SOME OF MY BEST FRIENDS was an impulse buy. I love reading nonfiction; it's a fun way to break up other reads while also keeping myself informed about issues I care about. It's a collection of essays written by a woman who has worked as a voice actor, writer, and lawyer, and the topics revolve around her own issues and thoughts about these fields.
I always look at the negative reviews before buying a book and some people complained that the tone was off with this book. I wasn't sure what that meant, at first, because I was so taken in with the first essay about voice work, the problems with white people voicing people of character, and the bleak history of racism in classic cartoons (see the "Censored Eleven"). But a few essays in, I began to see what people meant. When Isen is writing about personal experiences or things that are clearly passions for her, she has an intoxicating, compelling pop-fiction sort of tone that is light but concrete, making ideas both thought-provoking, accessible, and fun to read.

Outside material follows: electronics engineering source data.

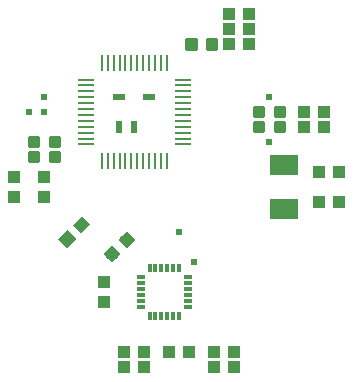
<source format=gtp>
G75*
%MOIN*%
%OFA0B0*%
%FSLAX25Y25*%
%IPPOS*%
%LPD*%
%AMOC8*
5,1,8,0,0,1.08239X$1,22.5*
%
%ADD10R,0.04331X0.03937*%
%ADD11C,0.01181*%
%ADD12R,0.03937X0.04331*%
%ADD13R,0.02000X0.02000*%
%ADD14R,0.01969X0.01969*%
%ADD15R,0.05800X0.01100*%
%ADD16R,0.01100X0.05800*%
%ADD17R,0.09449X0.06693*%
%ADD18R,0.03150X0.01181*%
%ADD19R,0.01181X0.03150*%
D10*
X0047020Y0042716D03*
X0047020Y0047716D03*
X0053713Y0047716D03*
X0053713Y0042716D03*
X0062020Y0047716D03*
X0068713Y0047716D03*
X0077020Y0047716D03*
X0077020Y0042716D03*
X0083713Y0042716D03*
X0083713Y0047716D03*
X0112020Y0097716D03*
X0118713Y0097716D03*
X0118713Y0107716D03*
X0112020Y0107716D03*
X0113713Y0122716D03*
X0113713Y0127716D03*
X0107020Y0127716D03*
X0107020Y0122716D03*
X0088713Y0150216D03*
X0088713Y0155216D03*
X0088713Y0160216D03*
X0082020Y0160216D03*
X0082020Y0155216D03*
X0082020Y0150216D03*
G36*
X0035655Y0090221D02*
X0032594Y0087160D01*
X0029811Y0089943D01*
X0032872Y0093004D01*
X0035655Y0090221D01*
G37*
G36*
X0030922Y0085489D02*
X0027861Y0082428D01*
X0025078Y0085211D01*
X0028139Y0088272D01*
X0030922Y0085489D01*
G37*
D11*
X0040977Y0080274D02*
X0042925Y0078326D01*
X0040977Y0080274D02*
X0042925Y0082222D01*
X0044873Y0080274D01*
X0042925Y0078326D01*
X0044105Y0079506D02*
X0041745Y0079506D01*
X0041389Y0080686D02*
X0044461Y0080686D01*
X0043281Y0081866D02*
X0042569Y0081866D01*
X0045860Y0085157D02*
X0047808Y0083209D01*
X0045860Y0085157D02*
X0047808Y0087105D01*
X0049756Y0085157D01*
X0047808Y0083209D01*
X0048988Y0084389D02*
X0046628Y0084389D01*
X0046272Y0085569D02*
X0049344Y0085569D01*
X0048164Y0086749D02*
X0047452Y0086749D01*
X0022441Y0111338D02*
X0022441Y0114094D01*
X0025197Y0114094D01*
X0025197Y0111338D01*
X0022441Y0111338D01*
X0022441Y0112518D02*
X0025197Y0112518D01*
X0025197Y0113698D02*
X0022441Y0113698D01*
X0022441Y0116338D02*
X0022441Y0119094D01*
X0025197Y0119094D01*
X0025197Y0116338D01*
X0022441Y0116338D01*
X0022441Y0117518D02*
X0025197Y0117518D01*
X0025197Y0118698D02*
X0022441Y0118698D01*
X0015536Y0119094D02*
X0015536Y0116338D01*
X0015536Y0119094D02*
X0018292Y0119094D01*
X0018292Y0116338D01*
X0015536Y0116338D01*
X0015536Y0117518D02*
X0018292Y0117518D01*
X0018292Y0118698D02*
X0015536Y0118698D01*
X0015536Y0114094D02*
X0015536Y0111338D01*
X0015536Y0114094D02*
X0018292Y0114094D01*
X0018292Y0111338D01*
X0015536Y0111338D01*
X0015536Y0112518D02*
X0018292Y0112518D01*
X0018292Y0113698D02*
X0015536Y0113698D01*
X0070792Y0148838D02*
X0070792Y0151594D01*
X0070792Y0148838D02*
X0068036Y0148838D01*
X0068036Y0151594D01*
X0070792Y0151594D01*
X0070792Y0150018D02*
X0068036Y0150018D01*
X0068036Y0151198D02*
X0070792Y0151198D01*
X0077697Y0151594D02*
X0077697Y0148838D01*
X0074941Y0148838D01*
X0074941Y0151594D01*
X0077697Y0151594D01*
X0077697Y0150018D02*
X0074941Y0150018D01*
X0074941Y0151198D02*
X0077697Y0151198D01*
X0093292Y0129094D02*
X0093292Y0126338D01*
X0090536Y0126338D01*
X0090536Y0129094D01*
X0093292Y0129094D01*
X0093292Y0127518D02*
X0090536Y0127518D01*
X0090536Y0128698D02*
X0093292Y0128698D01*
X0093292Y0124094D02*
X0093292Y0121338D01*
X0090536Y0121338D01*
X0090536Y0124094D01*
X0093292Y0124094D01*
X0093292Y0122518D02*
X0090536Y0122518D01*
X0090536Y0123698D02*
X0093292Y0123698D01*
X0100197Y0124094D02*
X0100197Y0121338D01*
X0097441Y0121338D01*
X0097441Y0124094D01*
X0100197Y0124094D01*
X0100197Y0122518D02*
X0097441Y0122518D01*
X0097441Y0123698D02*
X0100197Y0123698D01*
X0100197Y0126338D02*
X0100197Y0129094D01*
X0100197Y0126338D02*
X0097441Y0126338D01*
X0097441Y0129094D01*
X0100197Y0129094D01*
X0100197Y0127518D02*
X0097441Y0127518D01*
X0097441Y0128698D02*
X0100197Y0128698D01*
D12*
X0040367Y0071062D03*
X0040367Y0064369D03*
X0020367Y0099369D03*
X0020367Y0106062D03*
X0010367Y0106062D03*
X0010367Y0099369D03*
D13*
X0015367Y0127716D03*
X0020367Y0127716D03*
X0020367Y0132716D03*
X0065367Y0087716D03*
X0070367Y0077716D03*
X0095367Y0117716D03*
X0095367Y0132716D03*
D14*
X0056351Y0132716D03*
X0054382Y0132716D03*
X0046351Y0132716D03*
X0044382Y0132716D03*
X0045367Y0123700D03*
X0045367Y0121732D03*
X0050367Y0121732D03*
X0050367Y0123700D03*
D15*
X0034167Y0122816D03*
X0034167Y0124716D03*
X0034167Y0126716D03*
X0034167Y0128716D03*
X0034167Y0130716D03*
X0034167Y0132616D03*
X0034167Y0134616D03*
X0034167Y0136616D03*
X0034167Y0138516D03*
X0034167Y0120816D03*
X0034167Y0118816D03*
X0034167Y0116916D03*
X0066567Y0116916D03*
X0066567Y0118816D03*
X0066567Y0120816D03*
X0066567Y0122816D03*
X0066567Y0124716D03*
X0066567Y0126716D03*
X0066567Y0128716D03*
X0066567Y0130716D03*
X0066567Y0132616D03*
X0066567Y0134616D03*
X0066567Y0136616D03*
X0066567Y0138516D03*
D16*
X0061167Y0143916D03*
X0059267Y0143916D03*
X0057267Y0143916D03*
X0055267Y0143916D03*
X0053367Y0143916D03*
X0051367Y0143916D03*
X0049367Y0143916D03*
X0047367Y0143916D03*
X0045467Y0143916D03*
X0043467Y0143916D03*
X0041467Y0143916D03*
X0039567Y0143916D03*
X0039567Y0111516D03*
X0041467Y0111516D03*
X0043467Y0111516D03*
X0045467Y0111516D03*
X0047367Y0111516D03*
X0049367Y0111516D03*
X0051367Y0111516D03*
X0053367Y0111516D03*
X0055267Y0111516D03*
X0057267Y0111516D03*
X0059267Y0111516D03*
X0061167Y0111516D03*
D17*
X0100367Y0109999D03*
X0100367Y0095432D03*
D18*
X0068241Y0072637D03*
X0068241Y0070669D03*
X0068241Y0068700D03*
X0068241Y0066732D03*
X0068241Y0064763D03*
X0068241Y0062795D03*
X0052493Y0062795D03*
X0052493Y0064763D03*
X0052493Y0066732D03*
X0052493Y0068700D03*
X0052493Y0070669D03*
X0052493Y0072637D03*
D19*
X0055445Y0075590D03*
X0057414Y0075590D03*
X0059382Y0075590D03*
X0061351Y0075590D03*
X0063319Y0075590D03*
X0065288Y0075590D03*
X0065288Y0059842D03*
X0063319Y0059842D03*
X0061351Y0059842D03*
X0059382Y0059842D03*
X0057414Y0059842D03*
X0055445Y0059842D03*
M02*

</source>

But when she's having more of a "teaching moment," and talking about data and statistics, the writing gets very dry. Textbook dry. It's an odd shift and sometimes these tonal jags occur multiple times within essays, which makes them difficult to process and hard to read. I understand why she might have done this: maybe it feels disrespectful to talk about things like discrimination and infrastructural racism in a light, poppy tone. But it also didn't quite make the book gel for me. I'm not saying that what she did was "wrong," from a technical or a moral standpoint, but for me, it made the book not quite work.
That said, there were some essays in here that I absolutely loved (in fact, I'd say I loved most of them). My favorites were, as I mentioned, the one on voice work. I also loved the essays criticizing the centering of white male voices in the lit-fic cannon; the voyeuristic consumption of traumatic essays; the lack of diversity in publishing (and how some of these problems are encapsulated in books like AMERICAN DIRT and THE OTHER BLACK GIRL)-- loved this essay SO much; and then, last, but certainly not least, the way Canada is portrayed as a "better" America while glossing over its own problems.
Overall, this was a good essay collection and it's honestly worth reading for the great essays alone, and even the weaker essays, like her disenchantment with law and white feminism, are worth reading, although for people who are already informed about these issues, they don't really offer much new to the table. Her pop-culture commentary is where her strengths lie and I hope she writes another collection, because I love her writing style and the way she talks about the funhouse mirror that pop-culture can be and how the view changes depending on your privilege and race.